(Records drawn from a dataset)
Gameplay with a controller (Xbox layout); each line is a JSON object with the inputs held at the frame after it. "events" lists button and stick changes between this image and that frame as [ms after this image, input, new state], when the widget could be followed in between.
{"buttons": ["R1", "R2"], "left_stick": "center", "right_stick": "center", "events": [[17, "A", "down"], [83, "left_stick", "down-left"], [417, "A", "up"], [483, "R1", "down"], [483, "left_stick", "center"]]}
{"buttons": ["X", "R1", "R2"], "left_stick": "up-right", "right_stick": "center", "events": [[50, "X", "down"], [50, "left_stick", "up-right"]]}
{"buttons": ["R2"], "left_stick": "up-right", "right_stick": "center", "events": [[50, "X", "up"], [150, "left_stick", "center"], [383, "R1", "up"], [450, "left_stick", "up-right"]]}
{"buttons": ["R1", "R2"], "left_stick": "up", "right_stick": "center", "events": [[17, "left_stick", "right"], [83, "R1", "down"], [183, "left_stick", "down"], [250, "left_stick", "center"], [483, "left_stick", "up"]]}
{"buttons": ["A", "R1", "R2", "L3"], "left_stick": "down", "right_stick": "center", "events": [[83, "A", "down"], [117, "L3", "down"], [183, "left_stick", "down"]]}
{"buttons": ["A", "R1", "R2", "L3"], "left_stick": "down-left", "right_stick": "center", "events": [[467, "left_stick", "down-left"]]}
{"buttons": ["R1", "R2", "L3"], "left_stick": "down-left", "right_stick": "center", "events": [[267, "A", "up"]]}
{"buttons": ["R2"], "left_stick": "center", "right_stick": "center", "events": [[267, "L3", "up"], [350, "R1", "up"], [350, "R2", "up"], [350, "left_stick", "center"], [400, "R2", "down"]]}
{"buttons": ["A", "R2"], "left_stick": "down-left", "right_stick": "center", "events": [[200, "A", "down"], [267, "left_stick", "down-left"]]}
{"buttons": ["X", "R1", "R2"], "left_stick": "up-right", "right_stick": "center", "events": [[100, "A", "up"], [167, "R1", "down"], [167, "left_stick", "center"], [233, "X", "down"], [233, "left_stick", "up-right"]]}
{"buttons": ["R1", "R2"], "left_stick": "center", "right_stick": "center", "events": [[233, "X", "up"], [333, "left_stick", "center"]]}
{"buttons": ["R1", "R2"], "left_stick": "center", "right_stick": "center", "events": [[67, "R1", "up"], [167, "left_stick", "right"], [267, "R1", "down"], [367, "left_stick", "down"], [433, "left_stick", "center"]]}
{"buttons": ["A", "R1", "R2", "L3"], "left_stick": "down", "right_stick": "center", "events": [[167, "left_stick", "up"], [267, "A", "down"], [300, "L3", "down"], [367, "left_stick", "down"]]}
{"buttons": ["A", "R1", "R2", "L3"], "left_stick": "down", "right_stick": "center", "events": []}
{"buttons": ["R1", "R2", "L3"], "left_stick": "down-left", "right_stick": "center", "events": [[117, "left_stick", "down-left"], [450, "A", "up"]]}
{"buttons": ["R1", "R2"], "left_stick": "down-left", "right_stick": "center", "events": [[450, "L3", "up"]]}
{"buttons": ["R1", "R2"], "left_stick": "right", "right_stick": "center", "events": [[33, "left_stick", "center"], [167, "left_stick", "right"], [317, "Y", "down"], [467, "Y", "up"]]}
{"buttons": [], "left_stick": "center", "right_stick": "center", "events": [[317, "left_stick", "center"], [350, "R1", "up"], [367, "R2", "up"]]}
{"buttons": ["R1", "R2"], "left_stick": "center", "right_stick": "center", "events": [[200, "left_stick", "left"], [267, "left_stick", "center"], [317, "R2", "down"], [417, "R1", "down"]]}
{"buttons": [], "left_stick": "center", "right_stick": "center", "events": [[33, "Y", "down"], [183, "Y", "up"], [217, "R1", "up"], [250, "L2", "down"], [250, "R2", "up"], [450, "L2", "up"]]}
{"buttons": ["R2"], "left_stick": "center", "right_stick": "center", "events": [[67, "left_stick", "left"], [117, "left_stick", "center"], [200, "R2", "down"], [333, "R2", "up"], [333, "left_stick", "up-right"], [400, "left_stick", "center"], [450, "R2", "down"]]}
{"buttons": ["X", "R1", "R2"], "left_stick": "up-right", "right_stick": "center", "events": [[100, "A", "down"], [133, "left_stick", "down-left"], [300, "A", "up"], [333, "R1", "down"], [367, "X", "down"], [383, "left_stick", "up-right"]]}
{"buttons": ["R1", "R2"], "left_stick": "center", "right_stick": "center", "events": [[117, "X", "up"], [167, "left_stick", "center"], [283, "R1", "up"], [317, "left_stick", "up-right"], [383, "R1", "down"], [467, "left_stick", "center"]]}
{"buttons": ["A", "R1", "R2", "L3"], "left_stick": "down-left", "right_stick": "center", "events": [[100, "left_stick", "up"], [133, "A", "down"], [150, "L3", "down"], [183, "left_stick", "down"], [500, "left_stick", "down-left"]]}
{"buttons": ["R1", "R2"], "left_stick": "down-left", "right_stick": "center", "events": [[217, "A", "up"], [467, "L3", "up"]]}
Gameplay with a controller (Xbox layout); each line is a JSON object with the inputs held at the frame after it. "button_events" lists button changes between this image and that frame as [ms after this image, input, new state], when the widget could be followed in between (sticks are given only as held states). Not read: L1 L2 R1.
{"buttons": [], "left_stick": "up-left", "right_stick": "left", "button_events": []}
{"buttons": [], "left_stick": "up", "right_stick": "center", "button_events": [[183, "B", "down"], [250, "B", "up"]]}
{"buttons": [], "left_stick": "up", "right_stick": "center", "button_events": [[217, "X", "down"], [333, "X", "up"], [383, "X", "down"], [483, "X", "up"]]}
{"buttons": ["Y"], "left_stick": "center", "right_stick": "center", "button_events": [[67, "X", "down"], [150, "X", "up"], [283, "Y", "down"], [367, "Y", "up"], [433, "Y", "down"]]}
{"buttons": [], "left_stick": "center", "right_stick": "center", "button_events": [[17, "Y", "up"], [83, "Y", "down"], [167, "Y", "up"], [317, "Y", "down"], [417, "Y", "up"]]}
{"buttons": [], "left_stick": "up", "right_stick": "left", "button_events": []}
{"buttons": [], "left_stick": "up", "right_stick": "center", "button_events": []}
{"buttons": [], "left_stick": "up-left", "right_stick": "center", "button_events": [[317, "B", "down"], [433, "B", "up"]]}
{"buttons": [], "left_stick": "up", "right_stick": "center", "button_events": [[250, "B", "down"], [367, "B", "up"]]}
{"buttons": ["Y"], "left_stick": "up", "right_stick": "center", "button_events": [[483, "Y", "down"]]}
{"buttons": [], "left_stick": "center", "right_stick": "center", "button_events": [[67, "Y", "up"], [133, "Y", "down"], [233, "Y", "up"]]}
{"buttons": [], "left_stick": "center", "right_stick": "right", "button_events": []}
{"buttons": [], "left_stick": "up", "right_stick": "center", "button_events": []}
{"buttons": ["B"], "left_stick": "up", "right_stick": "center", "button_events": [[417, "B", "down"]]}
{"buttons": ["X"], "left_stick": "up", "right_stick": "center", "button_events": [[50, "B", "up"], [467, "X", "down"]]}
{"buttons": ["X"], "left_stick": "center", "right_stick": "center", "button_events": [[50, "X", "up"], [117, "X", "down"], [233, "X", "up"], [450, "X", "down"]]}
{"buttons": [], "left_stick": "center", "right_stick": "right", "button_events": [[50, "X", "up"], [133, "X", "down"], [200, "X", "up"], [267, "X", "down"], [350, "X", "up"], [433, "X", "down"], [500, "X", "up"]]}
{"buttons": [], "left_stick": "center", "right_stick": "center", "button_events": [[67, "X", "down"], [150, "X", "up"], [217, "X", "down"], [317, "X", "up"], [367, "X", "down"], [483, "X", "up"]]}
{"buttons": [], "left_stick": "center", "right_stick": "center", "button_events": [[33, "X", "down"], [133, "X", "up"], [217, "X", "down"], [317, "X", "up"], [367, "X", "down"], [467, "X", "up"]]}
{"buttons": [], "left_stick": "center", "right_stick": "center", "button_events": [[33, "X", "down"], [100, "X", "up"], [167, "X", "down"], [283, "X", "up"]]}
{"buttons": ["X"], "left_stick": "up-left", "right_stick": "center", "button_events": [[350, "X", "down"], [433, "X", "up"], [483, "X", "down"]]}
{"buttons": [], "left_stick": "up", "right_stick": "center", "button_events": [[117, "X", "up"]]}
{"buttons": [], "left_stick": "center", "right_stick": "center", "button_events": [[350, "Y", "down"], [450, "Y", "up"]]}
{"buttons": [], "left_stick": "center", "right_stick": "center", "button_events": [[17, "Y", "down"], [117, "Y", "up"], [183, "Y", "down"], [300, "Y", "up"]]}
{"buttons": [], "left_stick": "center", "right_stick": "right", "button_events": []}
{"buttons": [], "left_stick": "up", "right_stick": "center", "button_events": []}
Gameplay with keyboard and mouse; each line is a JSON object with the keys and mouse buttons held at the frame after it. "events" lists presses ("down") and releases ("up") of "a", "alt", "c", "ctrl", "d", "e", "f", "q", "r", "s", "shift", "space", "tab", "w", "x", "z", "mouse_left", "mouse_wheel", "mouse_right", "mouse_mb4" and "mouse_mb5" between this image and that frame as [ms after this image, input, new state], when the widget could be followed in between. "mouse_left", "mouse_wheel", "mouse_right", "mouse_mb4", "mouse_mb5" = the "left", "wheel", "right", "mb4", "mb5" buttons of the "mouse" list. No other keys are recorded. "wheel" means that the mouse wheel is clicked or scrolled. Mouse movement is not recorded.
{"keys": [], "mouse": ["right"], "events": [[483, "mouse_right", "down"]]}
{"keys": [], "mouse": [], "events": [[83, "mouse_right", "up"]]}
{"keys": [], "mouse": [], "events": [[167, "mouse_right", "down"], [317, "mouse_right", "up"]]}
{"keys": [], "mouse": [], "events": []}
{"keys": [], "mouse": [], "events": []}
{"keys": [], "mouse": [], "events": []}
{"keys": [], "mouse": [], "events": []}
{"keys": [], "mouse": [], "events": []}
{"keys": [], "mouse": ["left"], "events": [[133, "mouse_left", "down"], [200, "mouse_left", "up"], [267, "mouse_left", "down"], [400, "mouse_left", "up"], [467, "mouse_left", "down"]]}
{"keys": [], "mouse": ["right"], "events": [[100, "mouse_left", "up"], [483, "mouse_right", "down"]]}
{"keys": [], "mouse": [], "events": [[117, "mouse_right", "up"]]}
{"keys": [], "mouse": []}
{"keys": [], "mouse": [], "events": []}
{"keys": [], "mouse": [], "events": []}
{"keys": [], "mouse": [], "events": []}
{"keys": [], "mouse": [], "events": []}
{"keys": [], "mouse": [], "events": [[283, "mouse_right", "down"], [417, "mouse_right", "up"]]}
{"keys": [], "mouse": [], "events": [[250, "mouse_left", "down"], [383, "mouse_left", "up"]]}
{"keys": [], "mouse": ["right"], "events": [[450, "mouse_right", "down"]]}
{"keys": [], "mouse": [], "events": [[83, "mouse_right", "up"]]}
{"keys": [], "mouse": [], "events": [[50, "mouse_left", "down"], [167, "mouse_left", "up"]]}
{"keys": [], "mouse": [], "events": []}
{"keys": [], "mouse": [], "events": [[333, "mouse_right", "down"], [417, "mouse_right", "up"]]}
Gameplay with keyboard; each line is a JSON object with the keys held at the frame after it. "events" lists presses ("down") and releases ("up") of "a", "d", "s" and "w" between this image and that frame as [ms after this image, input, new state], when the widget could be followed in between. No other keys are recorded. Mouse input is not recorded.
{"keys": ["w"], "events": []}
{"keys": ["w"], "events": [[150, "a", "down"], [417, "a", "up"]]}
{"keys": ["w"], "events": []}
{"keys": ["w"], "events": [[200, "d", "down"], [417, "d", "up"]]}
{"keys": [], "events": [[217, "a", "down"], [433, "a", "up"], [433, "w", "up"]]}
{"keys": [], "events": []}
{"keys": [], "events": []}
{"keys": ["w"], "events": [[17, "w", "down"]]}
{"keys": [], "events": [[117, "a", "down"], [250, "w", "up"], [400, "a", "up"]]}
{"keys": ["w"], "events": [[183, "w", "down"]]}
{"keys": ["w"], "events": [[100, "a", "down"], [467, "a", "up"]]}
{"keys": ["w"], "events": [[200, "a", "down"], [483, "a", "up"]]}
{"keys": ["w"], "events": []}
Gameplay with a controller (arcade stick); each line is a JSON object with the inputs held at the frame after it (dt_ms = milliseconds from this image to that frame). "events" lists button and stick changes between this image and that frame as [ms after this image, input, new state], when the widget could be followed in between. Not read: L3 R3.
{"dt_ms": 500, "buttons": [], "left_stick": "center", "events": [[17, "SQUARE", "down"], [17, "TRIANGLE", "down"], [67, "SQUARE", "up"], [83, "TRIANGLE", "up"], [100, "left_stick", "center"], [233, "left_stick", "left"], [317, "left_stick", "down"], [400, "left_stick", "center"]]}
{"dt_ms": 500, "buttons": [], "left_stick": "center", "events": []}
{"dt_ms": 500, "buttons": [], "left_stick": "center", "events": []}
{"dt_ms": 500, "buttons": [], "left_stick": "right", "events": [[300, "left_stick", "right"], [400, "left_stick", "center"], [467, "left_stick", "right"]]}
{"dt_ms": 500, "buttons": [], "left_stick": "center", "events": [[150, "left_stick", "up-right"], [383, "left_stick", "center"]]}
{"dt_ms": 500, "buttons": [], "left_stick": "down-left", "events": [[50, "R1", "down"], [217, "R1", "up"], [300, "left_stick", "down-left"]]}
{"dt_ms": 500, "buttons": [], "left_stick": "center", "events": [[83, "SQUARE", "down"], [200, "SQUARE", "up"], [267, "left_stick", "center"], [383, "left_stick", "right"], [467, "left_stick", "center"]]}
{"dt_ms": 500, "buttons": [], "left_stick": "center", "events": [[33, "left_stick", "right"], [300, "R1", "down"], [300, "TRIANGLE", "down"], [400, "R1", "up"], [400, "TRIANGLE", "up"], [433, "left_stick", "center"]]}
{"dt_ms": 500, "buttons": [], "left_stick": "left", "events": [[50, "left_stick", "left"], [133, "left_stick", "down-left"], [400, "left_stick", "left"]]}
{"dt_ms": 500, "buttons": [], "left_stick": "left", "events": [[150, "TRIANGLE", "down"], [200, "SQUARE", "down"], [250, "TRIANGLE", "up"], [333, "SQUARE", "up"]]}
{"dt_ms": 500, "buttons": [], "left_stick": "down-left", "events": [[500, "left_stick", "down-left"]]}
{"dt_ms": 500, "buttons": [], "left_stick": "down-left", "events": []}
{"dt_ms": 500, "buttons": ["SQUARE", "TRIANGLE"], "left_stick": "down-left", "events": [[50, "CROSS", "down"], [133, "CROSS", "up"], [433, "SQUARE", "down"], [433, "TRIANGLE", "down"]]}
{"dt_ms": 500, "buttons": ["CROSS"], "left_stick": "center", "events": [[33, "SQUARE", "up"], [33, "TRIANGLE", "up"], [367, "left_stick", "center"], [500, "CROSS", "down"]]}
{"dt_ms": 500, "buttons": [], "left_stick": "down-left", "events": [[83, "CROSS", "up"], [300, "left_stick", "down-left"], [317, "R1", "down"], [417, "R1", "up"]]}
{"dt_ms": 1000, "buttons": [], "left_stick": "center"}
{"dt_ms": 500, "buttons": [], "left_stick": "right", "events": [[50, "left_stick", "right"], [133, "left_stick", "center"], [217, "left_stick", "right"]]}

## Exercise details:
Which lines above hold the string "other"? Show each of them.

## Finished exercise:
Gameplay with keyboard and mouse; each line is a JSON object with the keys and mouse buttons held at the frame after it. "events" lists presses ("down") and releases ("up") of "a", "alt", "c", "ctrl", "d", "e", "f", "q", "r", "s", "shift", "space", "tab", "w", "x", "z", "mouse_left", "mouse_wheel", "mouse_right", "mouse_mb4" and "mouse_mb5" between this image and that frame as [ms after this image, input, new state], when the widget could be followed in between. "mouse_left", "mouse_wheel", "mouse_right", "mouse_mb4", "mouse_mb5" = the "left", "wheel", "right", "mb4", "mb5" buttons of the "mouse" list. No other keys are recorded. "wheel" means that the mouse wheel is clicked or scrolled. Mouse movement is not recorded.
Gameplay with keyboard; each line is a JSON object with the keys held at the frame after it. "events" lists presses ("down") and releases ("up") of "a", "d", "s" and "w" between this image and that frame as [ms after this image, input, new state], when the widget could be followed in between. No other keys are recorded. Mouse input is not recorded.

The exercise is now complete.